Clients have been very generous with me over the years. They’ve identified for me countless things that I should or should not do and most of all they’ve taught me the importance of acronyms and abbreviations in this business.
I’m joking of course. Yet to be honest with you I never cared much for acronyms used on a regular basis. Those who make use of them have always seemed to me to be a little pretentious and whenever I hear people making a large use of acronyms I always think that they don’t really give much importance to the effect that their choice of words will have on their audience.

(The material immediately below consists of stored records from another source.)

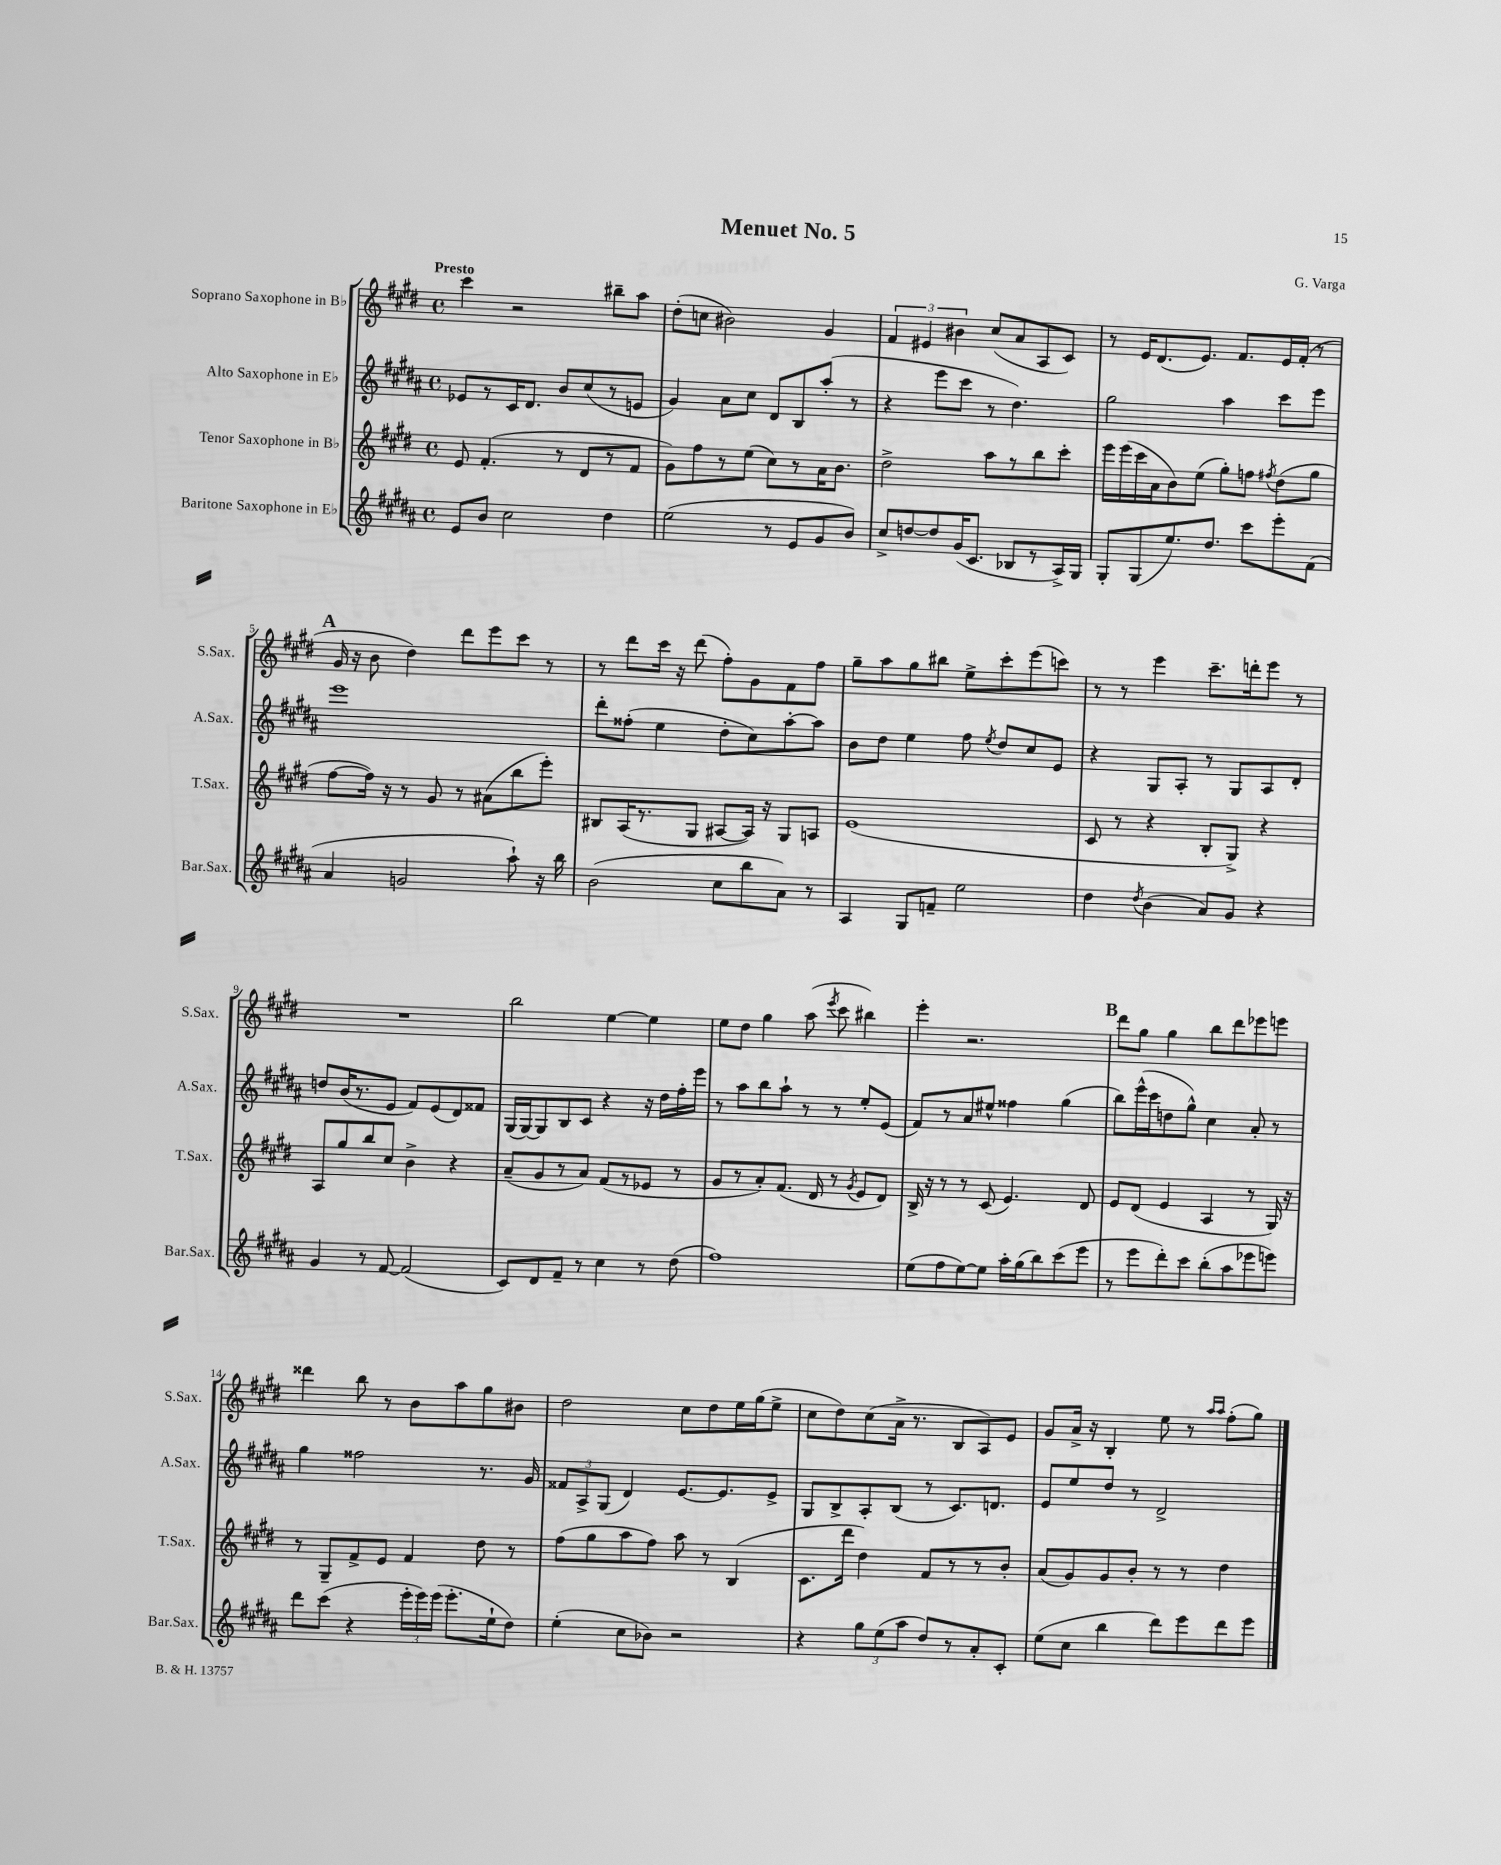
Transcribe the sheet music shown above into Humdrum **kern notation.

**kern	**kern	**kern	**kern
*part4	*part3	*part2	*part1
*staff4	*staff3	*staff2	*staff1
*I"Baritone Saxophone in E♭	*I"Tenor Saxophone in B♭	*I"Alto Saxophone in E♭	*I"Soprano Saxophone in B♭
*I'Bar.Sax.	*I'T.Sax.	*I'A.Sax.	*I'S.Sax.
*clefG2	*clefG2	*clefG2	*clefG2
*k[f#c#g#d#a#]	*k[f#c#g#d#]	*k[f#c#g#d#a#]	*k[f#c#g#d#]
*M4/4	*M4/4	*M4/4	*M4/4
*met(c)	*met(c)	*met(c)	*met(c)
=1	=1	=1	=1
!	!	!	!LO:TX:a:B:t=Presto
8e/L	8e/	8e-X/L	4ccc#\
8b/J	(4.f#'/	8r	.
2cc#\	.	16c#/K	2r
.	.	8.d#/J	.
.	8r	8b/L	.
.	8d#/L	(8cc#/	.
4dd#\	8r	8r	8bb#X~\L
.	8f#/J	8en/J	8aa\J
=2	=2	=2	=2
(2ee\	8g#\L)	4g#/)	(8dd#'\L
.	8ff#\	.	8ccn\J
.	8r	8a#\L	2b#X\)
.	(8ee\J	8cc#\J	.
8r	8cc#\L)	8d#/L	.
8e/L	8r	8B/	.
8g#/	16a\K	(8aa#'/J	4g#/
.	8.b\J	.	.
8b/J)	.	8r	.
=3	=3	=3	=3
8cc#^/L	2dd#^\	4r	6f#/
[8ddn/	.	.	.
.	.	.	6e#X/
8dd/]	.	8eee\L	.
.	.	.	6b#X\
(16g#/K	.	8ccc#\J	.
8.c#/J	.	.	.
.	8aa\L	8r	(8cc#/L
8B-X/L	8r	4.dd#\)	8a/
8r	8bb\	.	8A/
16A#^/L)	8ccc#'\J	.	8c#/J)
16G#/JJ	.	.	.
=4	=4	=4	=4
8G#'/L	16eee\LL	2gg#\	8r
.	(16eee\	.	.
(8G#/	16ccc#\	.	16e/KL
.	16a\J	.	(8.d#/
8.ee/)	8b\)	.	.
.	(8ee\J	.	8.e/J)
8.dd#/J	.	.	.
.	8gg#'\L)	4aa#\	.
.	.	.	8.f#/L
8ccc#\L	8ffn\J	.	.
.	8qff#X/	.	.
8eee'\	(8dd#\L	8ccc#\L	16e/L
.	.	.	(16f#'/JJ
(8f#\J	8gg#\J	8eee\J	8r
!!LO:LB:g=z
!!LO:REH:place=s1:t=A
=5	=5	=5	=5
4a#/	[8ff#\L	1eee	16g#/
.	.	.	16r
.	16ff#\Jk])	.	8b\
.	16r	.	.
2gn/	8r	.	4dd#\)
.	8g#/	.	.
.	8r	.	8ddd#\L
.	(8a#X\L	.	8eee\
8aa#`\)	8bb\	.	8ccc#\J
16r	8eee'\J)	.	8r
16bb\	.	.	.
=6	=6	=6	=6
(2b\	8B#X/L	8ddd#'\L	8r
.	(16A/K	(8ff##X'\J	8ddd#\L
.	8.r	.	.
.	.	4ee\	16ccc#\Jk
.	.	.	16r
.	8G#/J	.	(8ddd#\
8cc#\L	[8A#X/L	8dd#'\L	8ff#'\L)
8bb\	16A#/Jk])	8cc#\)	8g#\
.	16r	.	.
8a#\J)	8G#/L	[8aa#'\	8f#\
8r	8An/J	8aa#\J]	8ff#\J
=7	=7	=7	=7
4A#/	(1e	8b\L	8gg#~\L
.	.	8dd#\J	8aa\
8G#/L	.	4ee\	8gg#\
8fn~/J	.	.	8bb#X\J
2ee\	.	8ff#\	8ee^\L
.	.	8qee/	.
.	.	8dd#/L	8ccc#'\
.	.	8cc#/	(8eee\
.	.	8e/J	8cccn\J)
=8	=8	=8	=8
4dd#\	8c#/	4r	8r
.	8r	.	8r
8qdd#/	.	.	.
(4b\	4r	8G#/L	4eee\
.	.	8A#'/J	.
8a#/L)	8B'/L	8r	8.ccc#~\L
8g#/J	8G#^/J)	8G#/L	.
.	.	.	16dddn'\k
4r	4r	8A#/	8eee\J
.	.	8d#'/J	8r
!!LO:LB:g=z
=9	=9	=9	=9
4g#/	8A/L	8ddn/L	1r
.	8gg#/	(16b/K	.
.	.	8.r	.
8r	8bb/	.	.
[8f#/	8cc#/J	8e/J	.
(2f#/]	4b^\	8f#/L)	.
.	.	(8e/	.
.	4r	8d#/)	.
.	.	8f##X/J	.
=10	=10	=10	=10
8c#/L)	(8a~/L	(16G#/LL	2bb\
.	.	[16G#/J)	.
8d#/	8g#/	8G#/]	.
8f#~/J	8r	8B/	.
8r	8a/J)	8c#/J	.
4cc#\	(8f#/L	4r	[4ee\
.	8r	.	.
8r	8e-X/J	16r	4ee\]
.	.	16dd#\LL	.
(8dd#\	8r	16ff#'\	.
.	.	16eee\JJ	.
=11	=11	=11	=11
1ff#)	8g#/L	8r	8ee\L
.	8r	8aa#\L	8dd#\J
.	8a'/)	8bb\	4gg#\
.	(8.f#/J	8aa#`\J	.
.	.	8r	(8aa\
.	16d#/	.	.
.	.	.	8qeee/
.	8r	8r	8ccc#\
.	8qg#/	.	.
.	8e/L	8ee'/L	4bb#X\)
.	8d#/J)	(8e/J	.
=12	=12	=12	=12
(8ee\L	16B^/	8f#/L)	4eee'\
.	16r	.	.
8ff#\	8r	8r	.
[8ee\)	8r	8a#/	2.r
8ee\J]	(8c#/	8ee#X^^/J	.
16aa#'\LL	4.e/)	4ff##X\	.
(16gg#\J	.	.	.
8bb\)	.	.	.
(8ccc#\	.	(4gg#\	.
8eee\J	8d#/	.	.
!!LO:REH:place=s1:t=B
=13	=13	=13	=13
8r	8e/L	8bb\L)	8ddd#\L
8eee\L	(8d#/J	(16eee^^\L	8gg#\J
.	.	16ccc#\J	.
8ddd#'\)	4e/	8ddn\	4gg#\
8ccc#\J	.	8gg#^^\J)	.
(8bb'\L	4A/	4cc#\	8bb\L
8aa#\	.	.	8ddd#\
8eee-X\	8r	8a#'/	8eee-X\
8eeen\J)	16G#/)	8r	8eeen\J
.	16r	.	.
!!LO:LB:g=z
=14	=14	=14	=14
8ddd#\L	8r	4gg#\	4ddd##X\
(8ccc#\J	8G#~/L	.	.
4r	8f#^/	2ff##X\	8bb\
.	8e/J	.	8r
24eee'\LL	4f#/	.	8b\L
24eee\)	.	.	.
(24eee\JJ	.	.	.
8.eee'\L	.	.	8aa\
.	8dd#\	8.r	8gg#\
16ee`\k	.	.	.
8dd#\J)	8r	.	8b#X\J
.	.	16g#/	.
=15	=15	=15	=15
(4ee'\	(8ff#\L	12f##X/L	2dd#\
.	.	12A#^/	.
.	8gg#\	.	.
.	.	(12G#/J	.
8cc#\L	8aa\	4d#/)	.
8b-X\J)	8ff#\J)	.	.
2r	8aa\	[8.e/L	8cc#\L
.	8r	.	8dd#\
.	.	8.e/]	.
.	(4B/	.	16ee\L
.	.	.	(16gg#\J
.	.	8e^/J	8ee^\J
=16	=16	=16	=16
4r	8.c#\L	8G#/L	8cc#\L
.	.	8B^/	8dd#\)
.	16ddd#\Jk	.	.
12gg#\L	4dd#\)	8A#'/	(8cc#\
(12ee\	.	.	.
.	.	(8B/J	16a^\Jk
12aa#\J	.	.	.
.	.	.	8.r
8dd#/L)	8f#/L	8r	.
8r	8r	8.c#/L)	8B/L
8a#'/	8r	.	8A/)
.	.	8.dn/J	.
8c#'/J	8b'/J	.	8e/J
=17	=17	=17	=17
(8ee\L	(8a/L	8e/L	8g#/L
8cc#\J	8g#/)	8ee/	16a^/Jk
.	.	.	16r
4bb\	8g#/	8dd#/J	4B'/
.	8b'/J	8r	.
8ddd#\L)	8r	2d#^/	8ee\
8eee\	8r	.	8r
.	.	.	16qqaa/LL
.	.	.	16qqaa/JJ
8ddd#\	4dd#\	.	(8ff#'\L
8eee\J	.	.	8gg#\J)
==	==	==	==
*-	*-	*-	*-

But, be that as it may, one cannot deny that our job is fraught with acronyms that identify tasks and functions. We have PM for Project Manager, to start with the most obvious one. Then we have TEP for Translation, Editing and Proofing, possibly the most common set of tasks for a translator. We have LSO, which stands for Language Sign-Off, and which is a kind of proofing whereby the translator reviews and then endorses the linguistic quality of a translated text. Among the most recent ones we’ve learnt are PLP, which also refers to a kind of proofing, but unfortunately we’ve not worked out the exact meaning (or it was simply forgotten) and now we simply perform PLP without asking too many questions. The very latest one is TAT, which stands very aptly for Turn Around Time, a very nice and very important latest addition to our list of localization acronyms.

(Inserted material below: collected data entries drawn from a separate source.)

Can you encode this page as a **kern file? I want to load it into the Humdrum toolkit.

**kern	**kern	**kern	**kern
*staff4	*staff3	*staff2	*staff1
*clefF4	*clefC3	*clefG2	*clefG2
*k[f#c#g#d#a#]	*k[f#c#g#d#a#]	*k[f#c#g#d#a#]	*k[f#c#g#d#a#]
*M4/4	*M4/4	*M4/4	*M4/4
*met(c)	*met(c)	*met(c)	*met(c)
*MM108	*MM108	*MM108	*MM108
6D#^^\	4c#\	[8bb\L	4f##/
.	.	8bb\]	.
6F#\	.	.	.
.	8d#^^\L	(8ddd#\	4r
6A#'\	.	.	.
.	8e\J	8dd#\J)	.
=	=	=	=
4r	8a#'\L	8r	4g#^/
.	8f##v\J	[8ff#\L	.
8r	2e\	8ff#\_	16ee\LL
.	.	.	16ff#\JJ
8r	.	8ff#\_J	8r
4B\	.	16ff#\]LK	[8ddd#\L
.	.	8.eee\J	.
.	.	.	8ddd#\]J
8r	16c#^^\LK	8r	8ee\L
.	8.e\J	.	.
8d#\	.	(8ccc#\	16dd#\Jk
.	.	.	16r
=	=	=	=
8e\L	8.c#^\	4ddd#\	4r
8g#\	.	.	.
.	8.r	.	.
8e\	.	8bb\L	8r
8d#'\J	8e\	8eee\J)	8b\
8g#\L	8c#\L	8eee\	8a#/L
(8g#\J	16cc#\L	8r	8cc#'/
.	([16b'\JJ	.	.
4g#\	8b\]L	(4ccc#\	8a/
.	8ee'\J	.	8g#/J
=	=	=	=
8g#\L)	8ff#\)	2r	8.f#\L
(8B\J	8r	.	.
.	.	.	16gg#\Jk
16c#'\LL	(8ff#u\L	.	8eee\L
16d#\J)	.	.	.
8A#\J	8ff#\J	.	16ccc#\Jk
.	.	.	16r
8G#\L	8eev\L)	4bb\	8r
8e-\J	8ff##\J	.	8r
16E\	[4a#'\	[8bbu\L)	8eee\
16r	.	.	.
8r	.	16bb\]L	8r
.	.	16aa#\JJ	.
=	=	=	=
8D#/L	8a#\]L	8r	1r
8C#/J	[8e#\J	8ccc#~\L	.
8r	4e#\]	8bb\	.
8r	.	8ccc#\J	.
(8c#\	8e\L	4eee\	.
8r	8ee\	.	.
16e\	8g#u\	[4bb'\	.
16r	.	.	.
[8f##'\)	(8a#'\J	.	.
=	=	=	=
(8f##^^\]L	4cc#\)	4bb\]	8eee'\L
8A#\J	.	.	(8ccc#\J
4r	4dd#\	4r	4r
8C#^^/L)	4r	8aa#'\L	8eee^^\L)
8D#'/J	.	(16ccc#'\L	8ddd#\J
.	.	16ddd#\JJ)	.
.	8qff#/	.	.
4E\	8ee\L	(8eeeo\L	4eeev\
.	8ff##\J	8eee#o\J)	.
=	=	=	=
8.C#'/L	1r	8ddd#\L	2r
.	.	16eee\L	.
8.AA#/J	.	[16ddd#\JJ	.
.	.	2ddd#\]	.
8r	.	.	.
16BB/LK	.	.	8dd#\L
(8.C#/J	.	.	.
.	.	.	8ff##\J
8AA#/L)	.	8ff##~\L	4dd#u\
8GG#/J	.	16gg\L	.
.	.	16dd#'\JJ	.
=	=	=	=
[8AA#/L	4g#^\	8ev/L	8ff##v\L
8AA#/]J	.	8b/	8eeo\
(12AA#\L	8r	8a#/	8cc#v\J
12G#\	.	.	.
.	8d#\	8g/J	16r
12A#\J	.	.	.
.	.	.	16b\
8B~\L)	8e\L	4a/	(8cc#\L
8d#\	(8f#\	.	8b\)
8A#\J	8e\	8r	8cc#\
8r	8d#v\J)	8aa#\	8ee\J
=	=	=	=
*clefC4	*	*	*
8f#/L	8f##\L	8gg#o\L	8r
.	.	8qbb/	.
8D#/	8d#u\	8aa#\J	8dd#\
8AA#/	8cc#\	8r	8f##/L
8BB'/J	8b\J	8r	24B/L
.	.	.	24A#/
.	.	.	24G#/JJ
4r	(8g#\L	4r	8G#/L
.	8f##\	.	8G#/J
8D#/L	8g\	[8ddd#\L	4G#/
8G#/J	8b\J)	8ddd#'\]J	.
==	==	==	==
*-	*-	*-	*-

There are others of course, many others, though sometimes and for some of them I find it hard to make out whether they have been made up and spread by a single client or whether they are indeed widely used in the business.
Yet at the end of the day, this massive use of acronyms does nothing to advance clarity of purpose while it does, in fact, make you feel that it is sometimes more important to know what a few initials stand for than to perform a task that somebody else is asking you to perform.